Texto da página ::
--

Maigret e a Rapariga Morta, em análise
Em ‘Maigret e a Rapariga Morta’, o realizador francês Patrice Leconte tomou a liberdade de adaptar, um dos mais famosos romances de George Simenon, dando, ao taciturno Comissário Maigret, uma bondade e sensibilidade, nunca antes vista. Uma pérola no que diz respeito ao género policial. Estreia a 5 de janeiro de 2023.
Passado na década 50, em Paris, e exalando uma elegância gelada e sombria, o filme ‘Maigret e a Rapariga Morta’, de Patrice Leconte (‘Ridicule’), que agora chega às salas de cinema — teve antestreia na última Festa do Cinema Francês — é uma belíssima adaptação livre do romance ‘Maigret e a Jovem Assassinada’ (1954), de George Simenon (Coleção Vampiro nº525, Livros do Brasil). O filme marca também um regresso de Patrice Leconte ao universo do escritor Georges Simenon, depois do maravilhoso ‘Monsieur Hire-Um Homem Meio-Esquisito’ (1989), a história de um homem solitário, suspeito de ter assassinado uma bela vizinha. Neste ‘Maigret e a Rapariga Morta’, o cineasta francês parece continuar a seguir confortavelmente o ambiente ‘noir’ do romancista belga. Esta segunda incursão, se não atinge a mestria do referido ‘Monsieur Hire – Um Homem Meio-Esquisito’ (1989) ou de outros filmes excelentes de Leconte, é pelo menos uma obra muito inspiradora que nos pode levar sem hesitação a (re)visitar numa sala de cinema, o fabuloso e sempre fascinante universo Simenon-Maigret.

--

Excertos dos itens ::
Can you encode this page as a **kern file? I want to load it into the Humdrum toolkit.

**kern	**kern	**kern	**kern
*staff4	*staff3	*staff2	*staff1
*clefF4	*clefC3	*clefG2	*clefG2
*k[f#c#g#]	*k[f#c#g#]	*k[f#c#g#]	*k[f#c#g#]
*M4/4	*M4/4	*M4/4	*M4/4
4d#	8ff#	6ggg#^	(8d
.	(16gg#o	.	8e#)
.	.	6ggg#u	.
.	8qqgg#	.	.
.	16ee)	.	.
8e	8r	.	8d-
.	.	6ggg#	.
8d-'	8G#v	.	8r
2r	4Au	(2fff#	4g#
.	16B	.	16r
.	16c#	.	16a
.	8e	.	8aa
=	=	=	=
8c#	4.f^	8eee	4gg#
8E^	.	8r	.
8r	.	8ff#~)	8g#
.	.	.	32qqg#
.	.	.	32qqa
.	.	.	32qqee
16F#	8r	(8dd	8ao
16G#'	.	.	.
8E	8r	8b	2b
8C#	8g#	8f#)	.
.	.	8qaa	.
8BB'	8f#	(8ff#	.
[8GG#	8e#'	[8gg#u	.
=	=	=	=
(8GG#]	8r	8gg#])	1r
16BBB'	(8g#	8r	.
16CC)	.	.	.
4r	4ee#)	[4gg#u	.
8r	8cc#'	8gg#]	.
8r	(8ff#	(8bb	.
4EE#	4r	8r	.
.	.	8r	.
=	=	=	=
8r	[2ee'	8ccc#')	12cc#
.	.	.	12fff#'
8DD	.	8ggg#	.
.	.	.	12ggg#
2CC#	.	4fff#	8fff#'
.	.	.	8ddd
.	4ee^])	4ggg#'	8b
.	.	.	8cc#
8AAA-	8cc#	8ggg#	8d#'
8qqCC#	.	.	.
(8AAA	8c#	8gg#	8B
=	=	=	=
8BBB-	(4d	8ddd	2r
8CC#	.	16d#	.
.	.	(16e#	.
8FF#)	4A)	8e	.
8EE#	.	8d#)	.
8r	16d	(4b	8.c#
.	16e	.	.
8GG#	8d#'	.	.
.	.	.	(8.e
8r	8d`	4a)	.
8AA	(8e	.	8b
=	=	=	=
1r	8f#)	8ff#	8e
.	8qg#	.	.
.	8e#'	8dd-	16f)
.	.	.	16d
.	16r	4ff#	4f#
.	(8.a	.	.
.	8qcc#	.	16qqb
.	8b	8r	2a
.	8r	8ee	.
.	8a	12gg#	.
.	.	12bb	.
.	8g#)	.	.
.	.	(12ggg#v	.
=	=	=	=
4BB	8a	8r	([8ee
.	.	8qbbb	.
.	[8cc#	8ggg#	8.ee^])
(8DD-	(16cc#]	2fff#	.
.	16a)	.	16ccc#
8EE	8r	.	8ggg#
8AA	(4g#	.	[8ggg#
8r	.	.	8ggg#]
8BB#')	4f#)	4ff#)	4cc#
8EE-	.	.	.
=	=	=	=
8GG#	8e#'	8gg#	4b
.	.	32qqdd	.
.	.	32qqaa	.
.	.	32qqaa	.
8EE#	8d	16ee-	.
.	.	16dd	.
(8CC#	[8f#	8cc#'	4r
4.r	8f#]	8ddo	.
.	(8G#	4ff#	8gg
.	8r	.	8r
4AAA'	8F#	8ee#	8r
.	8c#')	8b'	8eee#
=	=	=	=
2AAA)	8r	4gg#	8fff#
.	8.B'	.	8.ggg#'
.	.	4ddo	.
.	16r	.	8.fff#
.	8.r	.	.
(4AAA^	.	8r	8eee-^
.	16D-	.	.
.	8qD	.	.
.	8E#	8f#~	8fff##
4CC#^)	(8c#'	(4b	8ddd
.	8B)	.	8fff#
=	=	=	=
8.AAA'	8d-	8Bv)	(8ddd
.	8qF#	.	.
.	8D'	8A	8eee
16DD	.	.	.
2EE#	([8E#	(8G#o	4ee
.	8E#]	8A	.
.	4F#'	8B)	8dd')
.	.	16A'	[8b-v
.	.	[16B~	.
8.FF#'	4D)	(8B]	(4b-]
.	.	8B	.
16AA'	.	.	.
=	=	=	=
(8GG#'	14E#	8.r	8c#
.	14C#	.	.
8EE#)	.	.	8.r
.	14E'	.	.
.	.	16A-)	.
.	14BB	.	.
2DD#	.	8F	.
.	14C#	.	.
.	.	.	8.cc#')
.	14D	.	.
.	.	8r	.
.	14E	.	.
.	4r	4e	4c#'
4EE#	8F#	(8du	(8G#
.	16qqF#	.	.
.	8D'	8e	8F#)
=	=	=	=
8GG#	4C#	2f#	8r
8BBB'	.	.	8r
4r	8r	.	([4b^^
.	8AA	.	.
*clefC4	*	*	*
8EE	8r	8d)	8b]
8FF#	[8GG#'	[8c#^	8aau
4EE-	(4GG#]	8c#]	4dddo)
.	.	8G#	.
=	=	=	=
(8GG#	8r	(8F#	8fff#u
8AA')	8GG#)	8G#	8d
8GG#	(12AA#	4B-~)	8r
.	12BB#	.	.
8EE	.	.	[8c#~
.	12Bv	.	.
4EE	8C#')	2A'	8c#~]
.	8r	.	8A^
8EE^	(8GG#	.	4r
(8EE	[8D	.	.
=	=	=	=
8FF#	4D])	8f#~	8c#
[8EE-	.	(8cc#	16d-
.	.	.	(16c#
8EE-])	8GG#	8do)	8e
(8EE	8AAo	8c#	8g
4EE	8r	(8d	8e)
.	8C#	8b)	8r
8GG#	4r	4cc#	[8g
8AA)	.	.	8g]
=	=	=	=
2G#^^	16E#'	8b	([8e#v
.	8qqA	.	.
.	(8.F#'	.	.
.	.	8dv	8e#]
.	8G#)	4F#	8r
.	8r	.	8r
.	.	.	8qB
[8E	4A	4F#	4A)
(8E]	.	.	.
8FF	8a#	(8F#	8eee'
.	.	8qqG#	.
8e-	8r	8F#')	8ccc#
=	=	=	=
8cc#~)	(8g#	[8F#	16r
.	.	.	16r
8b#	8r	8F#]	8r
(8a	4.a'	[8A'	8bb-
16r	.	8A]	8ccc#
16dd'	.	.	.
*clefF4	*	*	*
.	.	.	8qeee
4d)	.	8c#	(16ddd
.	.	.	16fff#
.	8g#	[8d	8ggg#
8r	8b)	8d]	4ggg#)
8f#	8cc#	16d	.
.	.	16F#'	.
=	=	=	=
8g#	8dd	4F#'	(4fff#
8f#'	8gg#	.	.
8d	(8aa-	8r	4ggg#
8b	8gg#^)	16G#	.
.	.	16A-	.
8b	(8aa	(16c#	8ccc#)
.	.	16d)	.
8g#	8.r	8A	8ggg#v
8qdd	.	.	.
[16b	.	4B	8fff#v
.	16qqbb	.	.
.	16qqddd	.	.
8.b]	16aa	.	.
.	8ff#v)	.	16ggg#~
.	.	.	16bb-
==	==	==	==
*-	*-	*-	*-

--

Conjunto de tarefas ::
(1) Responda com base na crítica ao filme de Leconte:
(a) Em que data estreia o filme?
(b) Em que cidade e em que década se passa a história?
(c) Que romance de Simenon o filme adapta, e de que ano é esse romance?
(2) Dê seguimento à crítica ao filme de Leconte, começando logo a seguir à última frase apresentada.

Respostas por tarefa ::
(1)
(a) A 5 de janeiro de 2023.
(b) Em Paris, na década de 50.
(c) 'Maigret e a Jovem Assassinada', de 1954.

(2)
Numa noite fria, o cadáver de uma jovem rapariga, aparece na calçada de uma praça-jardim de Paris, sem qualquer identificação. No seguimento das investigações, verifica-se que a rapariga era menor de idade, não tinha família, sofria de desnutrição, usava joias falsas e um vestido de alta costura alugado, na noite do seu assassinato. Quem é ela? Quem a matou? É este o mistério que o Comissário Maigret, vai tentar desvendar.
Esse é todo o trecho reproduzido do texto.